Problem statement: Please take the entries below from the first line through the line containing "left hip: (588, 315)" and repeat them exactly, leaving out everything after.

BEGIN

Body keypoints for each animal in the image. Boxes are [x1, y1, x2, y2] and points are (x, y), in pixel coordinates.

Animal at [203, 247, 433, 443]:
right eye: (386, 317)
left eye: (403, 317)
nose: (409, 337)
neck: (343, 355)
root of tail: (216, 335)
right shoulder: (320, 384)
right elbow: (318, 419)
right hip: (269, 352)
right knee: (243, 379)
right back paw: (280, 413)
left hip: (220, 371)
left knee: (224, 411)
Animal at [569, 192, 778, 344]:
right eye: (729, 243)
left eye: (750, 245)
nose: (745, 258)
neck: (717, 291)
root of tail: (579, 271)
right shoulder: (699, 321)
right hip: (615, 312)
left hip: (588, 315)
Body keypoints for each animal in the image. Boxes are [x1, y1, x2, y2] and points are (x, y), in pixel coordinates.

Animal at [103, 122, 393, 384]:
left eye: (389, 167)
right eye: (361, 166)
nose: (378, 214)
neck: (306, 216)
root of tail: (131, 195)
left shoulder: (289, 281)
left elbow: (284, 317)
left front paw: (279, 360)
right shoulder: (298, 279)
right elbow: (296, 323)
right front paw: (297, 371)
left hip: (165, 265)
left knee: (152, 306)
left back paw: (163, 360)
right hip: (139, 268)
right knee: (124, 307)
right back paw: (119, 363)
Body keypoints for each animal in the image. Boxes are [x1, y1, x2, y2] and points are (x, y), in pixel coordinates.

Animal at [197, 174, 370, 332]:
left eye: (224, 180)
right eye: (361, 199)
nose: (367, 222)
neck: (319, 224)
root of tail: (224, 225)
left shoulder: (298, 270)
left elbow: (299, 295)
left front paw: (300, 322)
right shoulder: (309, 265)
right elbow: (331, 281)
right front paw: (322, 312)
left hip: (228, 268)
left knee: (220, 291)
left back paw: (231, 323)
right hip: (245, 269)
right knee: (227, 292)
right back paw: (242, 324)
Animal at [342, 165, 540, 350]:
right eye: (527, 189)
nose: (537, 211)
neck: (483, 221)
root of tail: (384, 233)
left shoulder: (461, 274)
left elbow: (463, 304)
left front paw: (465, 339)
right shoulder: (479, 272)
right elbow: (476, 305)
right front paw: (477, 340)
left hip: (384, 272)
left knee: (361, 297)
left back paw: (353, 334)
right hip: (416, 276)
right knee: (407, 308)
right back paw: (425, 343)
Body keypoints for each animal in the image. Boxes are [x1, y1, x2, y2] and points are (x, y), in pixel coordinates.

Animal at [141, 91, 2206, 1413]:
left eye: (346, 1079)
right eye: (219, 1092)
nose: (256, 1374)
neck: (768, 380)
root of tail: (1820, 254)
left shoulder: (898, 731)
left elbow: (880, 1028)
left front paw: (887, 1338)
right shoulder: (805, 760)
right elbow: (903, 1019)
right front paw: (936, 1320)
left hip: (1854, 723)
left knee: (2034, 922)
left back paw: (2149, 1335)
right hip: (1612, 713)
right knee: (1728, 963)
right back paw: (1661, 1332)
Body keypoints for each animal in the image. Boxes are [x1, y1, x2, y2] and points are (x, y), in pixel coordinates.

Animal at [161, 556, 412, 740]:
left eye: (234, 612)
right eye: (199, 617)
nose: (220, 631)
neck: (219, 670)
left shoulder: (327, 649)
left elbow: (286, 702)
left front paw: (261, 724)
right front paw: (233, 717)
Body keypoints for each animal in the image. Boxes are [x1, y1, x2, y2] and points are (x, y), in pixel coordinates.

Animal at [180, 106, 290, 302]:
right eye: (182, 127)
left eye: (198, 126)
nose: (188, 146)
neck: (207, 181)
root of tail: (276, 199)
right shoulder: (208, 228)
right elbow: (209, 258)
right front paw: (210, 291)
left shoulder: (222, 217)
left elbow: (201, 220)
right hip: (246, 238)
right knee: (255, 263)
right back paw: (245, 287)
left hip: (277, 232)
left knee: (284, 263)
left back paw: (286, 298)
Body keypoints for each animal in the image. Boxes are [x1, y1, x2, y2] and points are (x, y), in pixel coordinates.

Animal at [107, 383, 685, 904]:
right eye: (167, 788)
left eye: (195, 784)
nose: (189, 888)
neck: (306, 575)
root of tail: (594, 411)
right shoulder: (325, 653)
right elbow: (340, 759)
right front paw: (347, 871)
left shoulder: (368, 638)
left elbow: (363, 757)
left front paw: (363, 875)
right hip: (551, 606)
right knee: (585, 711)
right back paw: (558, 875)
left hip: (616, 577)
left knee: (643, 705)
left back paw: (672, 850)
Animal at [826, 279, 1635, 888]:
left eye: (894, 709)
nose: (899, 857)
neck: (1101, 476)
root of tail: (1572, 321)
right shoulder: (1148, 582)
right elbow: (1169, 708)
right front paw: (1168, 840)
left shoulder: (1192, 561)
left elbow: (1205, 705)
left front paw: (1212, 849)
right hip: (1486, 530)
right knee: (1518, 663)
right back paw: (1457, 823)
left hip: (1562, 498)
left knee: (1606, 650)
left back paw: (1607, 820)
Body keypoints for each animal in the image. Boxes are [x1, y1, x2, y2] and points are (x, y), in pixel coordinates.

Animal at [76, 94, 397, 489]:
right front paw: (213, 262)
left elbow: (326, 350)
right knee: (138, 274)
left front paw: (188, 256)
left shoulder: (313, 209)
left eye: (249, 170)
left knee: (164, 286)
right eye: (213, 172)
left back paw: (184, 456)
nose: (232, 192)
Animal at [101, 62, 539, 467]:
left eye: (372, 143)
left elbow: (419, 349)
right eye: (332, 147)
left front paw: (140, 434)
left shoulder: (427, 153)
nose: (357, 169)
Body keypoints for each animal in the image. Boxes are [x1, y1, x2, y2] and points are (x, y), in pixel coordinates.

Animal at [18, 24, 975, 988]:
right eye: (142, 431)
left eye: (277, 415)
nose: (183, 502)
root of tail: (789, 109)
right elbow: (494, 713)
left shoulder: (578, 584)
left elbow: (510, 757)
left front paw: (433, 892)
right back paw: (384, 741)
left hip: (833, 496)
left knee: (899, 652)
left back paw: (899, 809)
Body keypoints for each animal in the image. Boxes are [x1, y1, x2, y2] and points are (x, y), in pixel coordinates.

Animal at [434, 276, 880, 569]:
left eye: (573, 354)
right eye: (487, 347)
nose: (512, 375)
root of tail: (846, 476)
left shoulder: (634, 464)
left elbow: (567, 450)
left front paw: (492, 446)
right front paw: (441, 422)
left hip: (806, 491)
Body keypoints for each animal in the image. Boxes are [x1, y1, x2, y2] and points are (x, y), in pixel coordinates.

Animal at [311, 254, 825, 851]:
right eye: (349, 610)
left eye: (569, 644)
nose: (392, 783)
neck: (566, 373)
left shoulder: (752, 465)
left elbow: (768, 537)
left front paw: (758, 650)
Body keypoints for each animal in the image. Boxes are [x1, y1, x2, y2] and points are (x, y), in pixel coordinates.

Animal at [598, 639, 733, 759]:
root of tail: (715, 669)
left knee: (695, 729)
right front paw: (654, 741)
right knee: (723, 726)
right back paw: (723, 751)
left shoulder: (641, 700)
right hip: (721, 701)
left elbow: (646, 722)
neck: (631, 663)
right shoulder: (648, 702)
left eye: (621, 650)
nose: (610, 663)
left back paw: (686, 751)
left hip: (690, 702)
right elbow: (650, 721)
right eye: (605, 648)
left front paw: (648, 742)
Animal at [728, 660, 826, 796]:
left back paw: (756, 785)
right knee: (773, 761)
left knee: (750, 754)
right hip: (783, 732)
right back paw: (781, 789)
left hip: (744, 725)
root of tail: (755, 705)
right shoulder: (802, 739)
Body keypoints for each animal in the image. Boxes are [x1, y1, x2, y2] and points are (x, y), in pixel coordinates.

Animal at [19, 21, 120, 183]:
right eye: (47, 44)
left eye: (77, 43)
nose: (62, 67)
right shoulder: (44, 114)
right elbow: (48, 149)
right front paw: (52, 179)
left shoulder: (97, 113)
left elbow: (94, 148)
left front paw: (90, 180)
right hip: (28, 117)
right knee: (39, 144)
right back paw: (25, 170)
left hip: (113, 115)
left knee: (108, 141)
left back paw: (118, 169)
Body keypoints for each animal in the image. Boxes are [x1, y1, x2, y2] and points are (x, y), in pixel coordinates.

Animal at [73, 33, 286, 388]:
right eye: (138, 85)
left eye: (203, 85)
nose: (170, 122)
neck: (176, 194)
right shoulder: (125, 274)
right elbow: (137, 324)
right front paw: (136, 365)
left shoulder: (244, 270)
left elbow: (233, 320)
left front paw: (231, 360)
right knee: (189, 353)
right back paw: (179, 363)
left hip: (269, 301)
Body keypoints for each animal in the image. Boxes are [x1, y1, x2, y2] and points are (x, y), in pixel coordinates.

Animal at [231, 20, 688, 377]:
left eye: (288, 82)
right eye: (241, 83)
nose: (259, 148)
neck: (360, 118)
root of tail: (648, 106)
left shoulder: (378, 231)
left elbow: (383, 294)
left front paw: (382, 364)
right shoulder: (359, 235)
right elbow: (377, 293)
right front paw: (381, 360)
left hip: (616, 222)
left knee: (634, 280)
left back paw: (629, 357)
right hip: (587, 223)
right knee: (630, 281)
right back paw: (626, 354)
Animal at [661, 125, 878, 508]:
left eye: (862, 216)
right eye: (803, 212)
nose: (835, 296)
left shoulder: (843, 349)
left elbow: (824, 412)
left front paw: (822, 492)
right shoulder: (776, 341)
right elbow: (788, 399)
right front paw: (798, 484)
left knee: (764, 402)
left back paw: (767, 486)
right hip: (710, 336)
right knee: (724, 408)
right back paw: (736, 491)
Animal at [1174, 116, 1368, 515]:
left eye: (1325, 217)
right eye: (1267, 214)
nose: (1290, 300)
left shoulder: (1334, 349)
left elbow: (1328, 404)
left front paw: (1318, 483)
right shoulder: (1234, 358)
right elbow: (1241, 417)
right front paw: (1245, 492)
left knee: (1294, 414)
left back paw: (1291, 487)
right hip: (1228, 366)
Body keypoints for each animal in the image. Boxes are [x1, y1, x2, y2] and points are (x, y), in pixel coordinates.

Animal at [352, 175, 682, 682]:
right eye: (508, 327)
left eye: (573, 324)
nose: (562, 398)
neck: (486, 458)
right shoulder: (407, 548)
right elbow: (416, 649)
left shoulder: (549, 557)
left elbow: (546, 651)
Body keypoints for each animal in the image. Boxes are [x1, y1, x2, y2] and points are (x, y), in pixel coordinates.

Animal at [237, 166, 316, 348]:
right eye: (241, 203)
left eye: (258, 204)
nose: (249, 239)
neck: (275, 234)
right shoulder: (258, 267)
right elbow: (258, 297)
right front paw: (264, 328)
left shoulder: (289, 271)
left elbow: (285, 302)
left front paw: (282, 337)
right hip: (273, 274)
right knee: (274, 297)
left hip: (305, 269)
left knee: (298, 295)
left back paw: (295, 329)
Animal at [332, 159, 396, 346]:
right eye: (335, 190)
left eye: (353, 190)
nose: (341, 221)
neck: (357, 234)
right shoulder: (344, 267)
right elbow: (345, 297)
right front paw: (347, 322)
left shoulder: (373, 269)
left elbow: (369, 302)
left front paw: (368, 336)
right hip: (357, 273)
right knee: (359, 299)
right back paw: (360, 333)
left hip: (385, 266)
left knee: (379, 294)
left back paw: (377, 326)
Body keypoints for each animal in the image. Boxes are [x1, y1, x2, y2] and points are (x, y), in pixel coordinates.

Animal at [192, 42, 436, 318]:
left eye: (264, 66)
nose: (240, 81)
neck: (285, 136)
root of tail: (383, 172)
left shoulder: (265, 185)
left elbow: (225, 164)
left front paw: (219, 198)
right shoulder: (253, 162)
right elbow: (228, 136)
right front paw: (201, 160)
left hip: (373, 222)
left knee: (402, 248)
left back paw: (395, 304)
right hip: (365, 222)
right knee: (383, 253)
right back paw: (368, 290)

END

Problem solution:
Body keypoints for each animal in the image. Boxes are [x1, y1, x2, y2] and points are (x, y), in pixel coordinates.

Animal at [203, 247, 433, 443]:
right eye: (386, 317)
left eye: (403, 317)
nose: (409, 337)
neck: (343, 355)
root of tail: (216, 335)
right shoulder: (320, 384)
right elbow: (318, 419)
right hip: (269, 352)
right knee: (243, 379)
right back paw: (280, 413)
left hip: (220, 371)
left knee: (224, 411)
Animal at [569, 192, 778, 344]:
right eye: (729, 243)
left eye: (750, 245)
nose: (745, 258)
neck: (717, 291)
root of tail: (579, 271)
right shoulder: (699, 321)
right hip: (615, 312)
left hip: (588, 315)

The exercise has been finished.